#### WORK INSTRUCTION
Below are some records. Write out exactly their lines from the one with "Fig. 4 indicates that MGA outperforms GA" through the one with "FIGURE 4 Time-dependent", and leave the pictures behind.
======== ENTRIES SHOWN
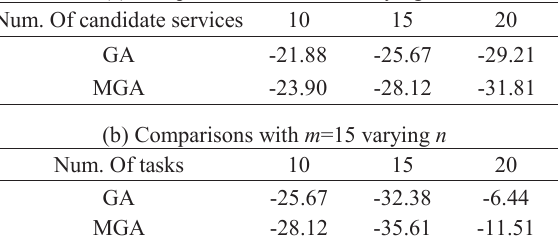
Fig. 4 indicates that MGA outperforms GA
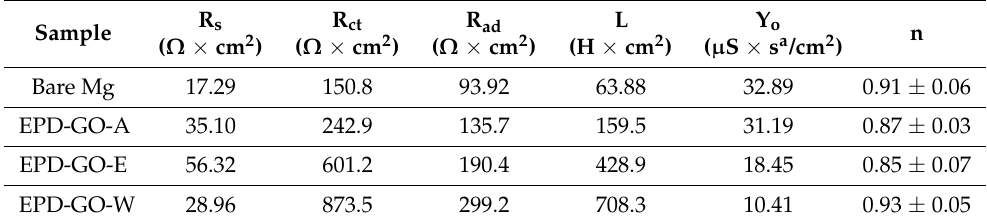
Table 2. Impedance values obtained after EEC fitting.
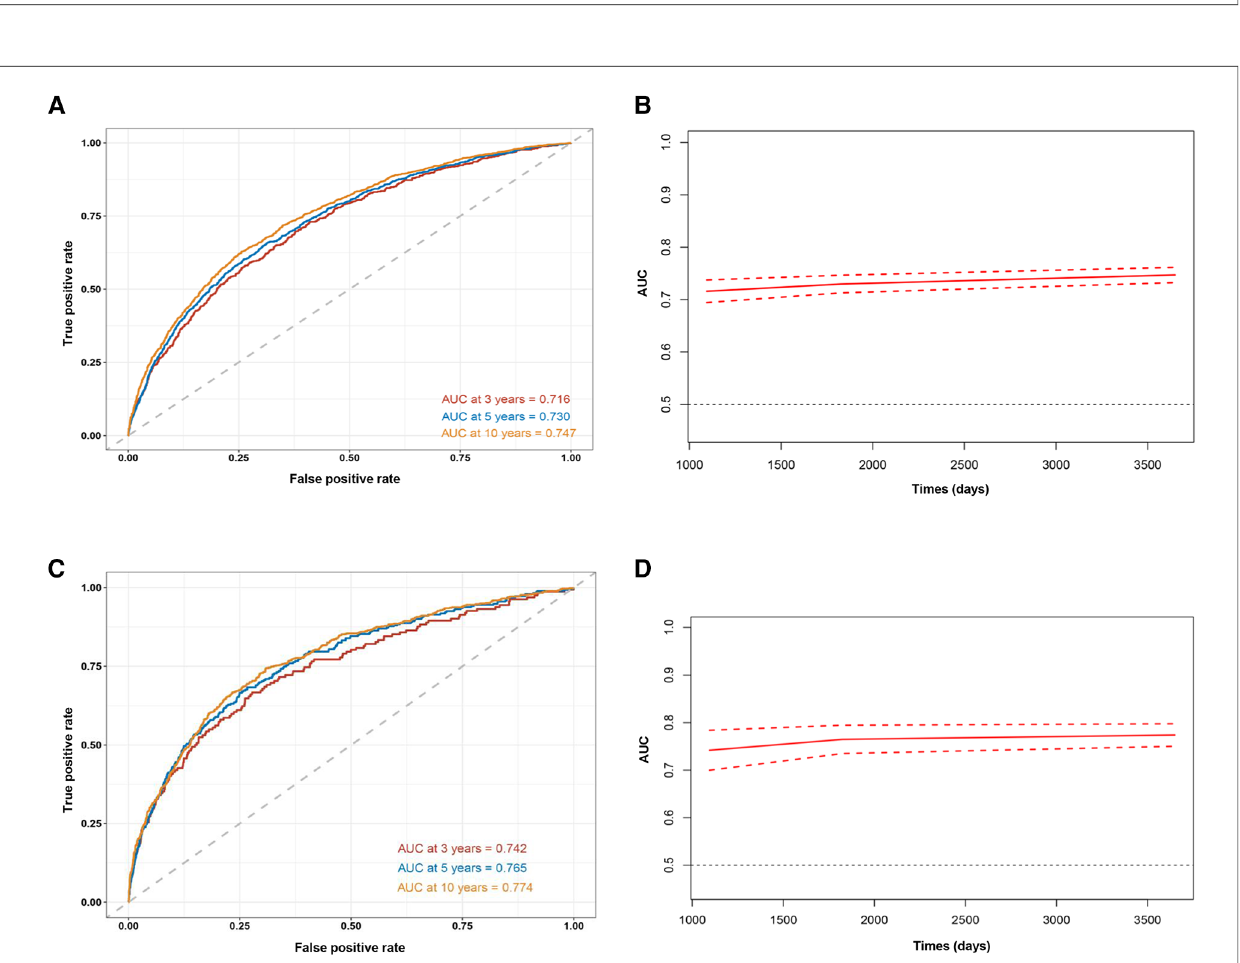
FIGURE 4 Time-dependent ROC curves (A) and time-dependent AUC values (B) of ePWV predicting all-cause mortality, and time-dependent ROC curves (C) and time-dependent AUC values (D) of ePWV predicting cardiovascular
================
======== ENTRIES SHOWN
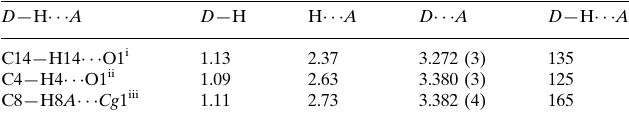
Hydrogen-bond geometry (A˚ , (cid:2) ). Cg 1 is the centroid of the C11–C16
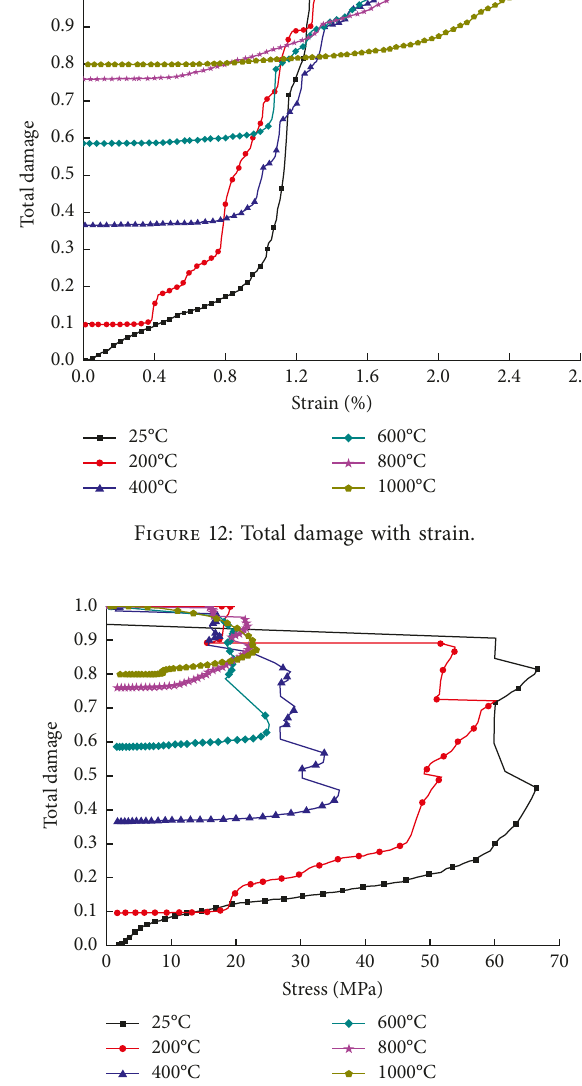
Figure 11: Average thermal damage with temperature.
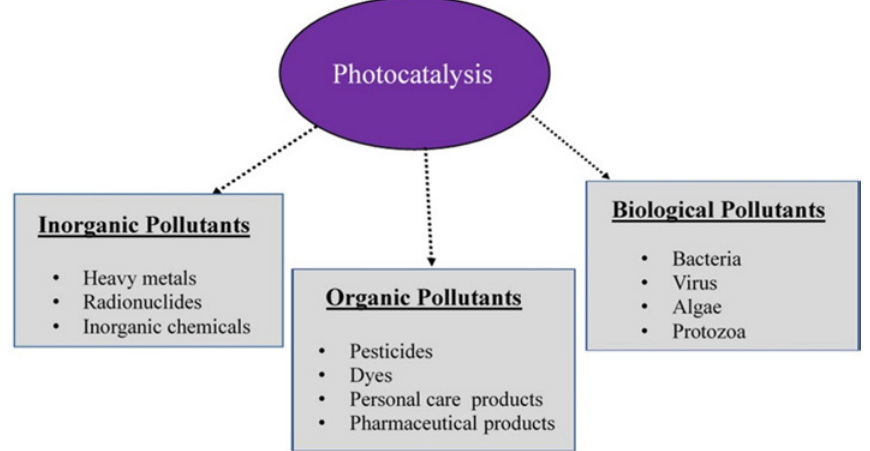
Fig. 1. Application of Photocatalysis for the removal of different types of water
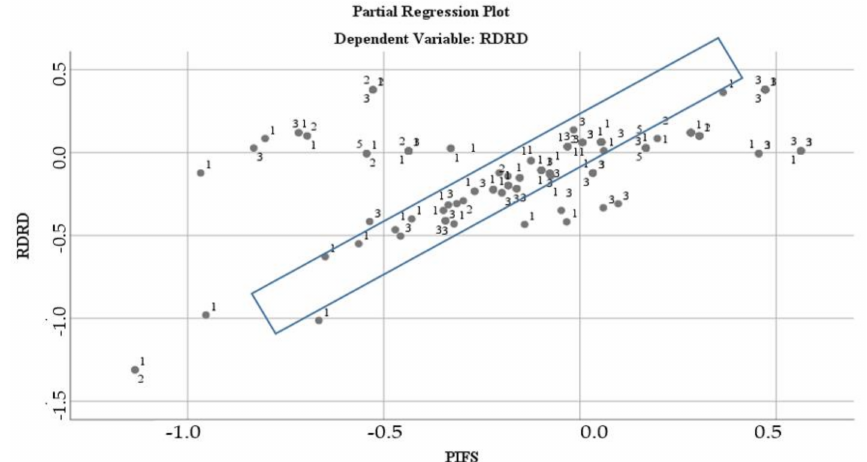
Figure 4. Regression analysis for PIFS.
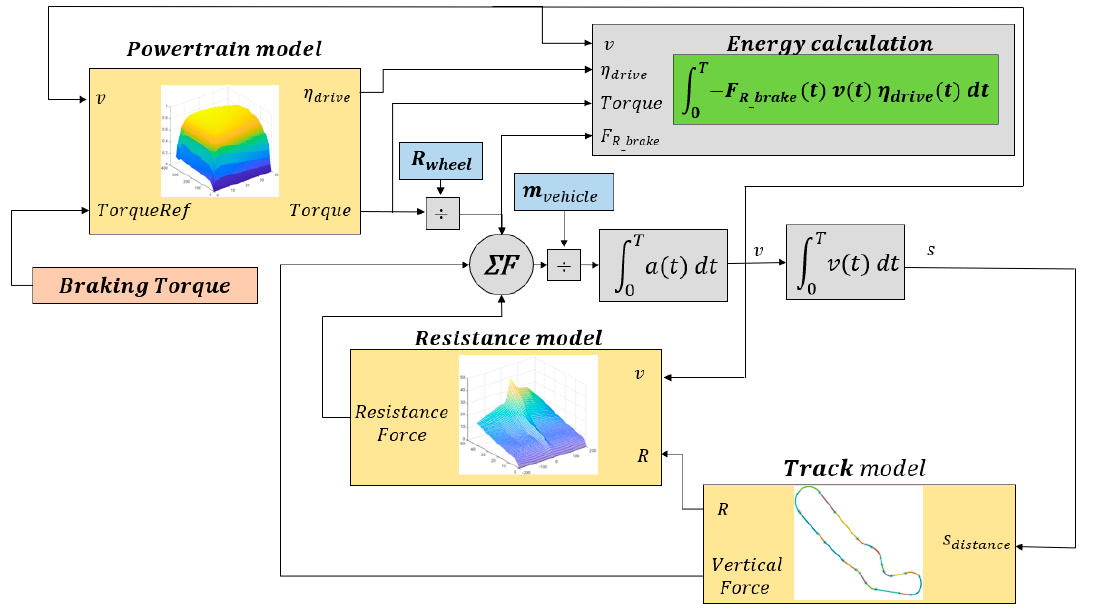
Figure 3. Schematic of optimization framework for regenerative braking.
================
======== ENTRIES SHOWN
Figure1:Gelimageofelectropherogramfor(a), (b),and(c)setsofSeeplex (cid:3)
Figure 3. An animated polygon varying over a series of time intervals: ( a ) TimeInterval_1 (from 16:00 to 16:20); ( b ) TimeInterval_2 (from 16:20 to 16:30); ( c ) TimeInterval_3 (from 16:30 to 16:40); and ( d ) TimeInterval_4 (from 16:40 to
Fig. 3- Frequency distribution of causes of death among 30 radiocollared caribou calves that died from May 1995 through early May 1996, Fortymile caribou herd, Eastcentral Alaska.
================
#### WRITTEN REPLY
Fig. 4 indicates that MGA outperforms GA
Table 2. Impedance values obtained after EEC fitting.
FIGURE 4 Time-dependent ROC curves (A) and time-dependent AUC values (B) of ePWV predicting all-cause mortality, and time-dependent ROC curves (C) and time-dependent AUC values (D) of ePWV predicting cardiovascular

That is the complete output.